Quelque belle que soit une maison, elle est avant tout, — avant que sa beauté soit démontrée, — tant de mètres de haut sur tant de large. — De même la littérature, qui est la matière la plus inappréciable, — est avant tout un remplissage de colonnes ; et l’architecte littéraire, dont le nom seul n’est pas une chance de bénéfice, doit vendre à tous prix.
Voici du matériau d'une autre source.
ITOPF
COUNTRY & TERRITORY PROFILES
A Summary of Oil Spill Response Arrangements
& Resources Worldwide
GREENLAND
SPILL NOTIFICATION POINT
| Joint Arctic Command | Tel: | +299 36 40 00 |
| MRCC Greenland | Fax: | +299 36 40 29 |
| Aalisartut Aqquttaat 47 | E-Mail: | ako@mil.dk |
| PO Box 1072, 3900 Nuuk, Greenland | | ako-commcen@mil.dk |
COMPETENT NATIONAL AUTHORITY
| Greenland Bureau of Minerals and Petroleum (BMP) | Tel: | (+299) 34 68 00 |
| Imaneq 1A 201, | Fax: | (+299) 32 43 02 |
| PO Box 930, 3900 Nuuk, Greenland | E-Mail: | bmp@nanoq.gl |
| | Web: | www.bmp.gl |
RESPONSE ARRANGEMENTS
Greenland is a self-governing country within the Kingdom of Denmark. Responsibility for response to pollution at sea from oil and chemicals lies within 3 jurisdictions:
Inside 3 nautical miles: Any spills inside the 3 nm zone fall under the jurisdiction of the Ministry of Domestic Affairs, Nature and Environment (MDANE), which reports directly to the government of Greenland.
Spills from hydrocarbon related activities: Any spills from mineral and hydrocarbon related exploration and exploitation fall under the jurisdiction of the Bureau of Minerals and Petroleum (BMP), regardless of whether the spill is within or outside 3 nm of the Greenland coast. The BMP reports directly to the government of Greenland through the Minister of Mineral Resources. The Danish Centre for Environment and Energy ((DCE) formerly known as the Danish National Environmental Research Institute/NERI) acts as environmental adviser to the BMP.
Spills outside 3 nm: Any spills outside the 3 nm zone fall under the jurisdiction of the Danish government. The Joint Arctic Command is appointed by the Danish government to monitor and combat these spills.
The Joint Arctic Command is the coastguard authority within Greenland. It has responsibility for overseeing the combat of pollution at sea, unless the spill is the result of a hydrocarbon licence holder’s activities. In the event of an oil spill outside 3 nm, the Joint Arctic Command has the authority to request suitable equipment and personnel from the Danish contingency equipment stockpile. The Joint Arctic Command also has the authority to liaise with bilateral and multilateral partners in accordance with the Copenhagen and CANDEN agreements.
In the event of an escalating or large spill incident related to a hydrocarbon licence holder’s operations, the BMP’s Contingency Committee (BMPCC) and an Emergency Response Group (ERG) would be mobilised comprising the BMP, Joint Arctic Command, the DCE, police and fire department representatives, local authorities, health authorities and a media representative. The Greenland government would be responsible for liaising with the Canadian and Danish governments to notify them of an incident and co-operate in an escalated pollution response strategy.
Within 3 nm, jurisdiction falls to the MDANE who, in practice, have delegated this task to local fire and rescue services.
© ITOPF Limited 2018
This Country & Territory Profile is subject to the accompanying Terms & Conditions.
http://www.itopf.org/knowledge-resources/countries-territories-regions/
Il y a des jeunes gens qui disent : « Puisque cela ne vaut que si peu, pourquoi se donner tant de mal ! » Ils auraient pu livrer de la meilleure ouvrage ; et dans ce cas, ils n’eussent été volés que par la nécessité actuelle, par la loi de la nature ; ils se sont volés eux-mêmes, — mal payés, ils eussent pu y trouver de l’honneur ; mal payés, ils se sont déshonorés.

Je résume tout ce que je pourrais écrire sur cette matière, en cette maxime suprême que je livre à la méditation de tous les philosophes, de tous les historiens et de tous les hommes d’affaires : Ce n’est que par les beaux sentiments qu’on parvient à la fortune !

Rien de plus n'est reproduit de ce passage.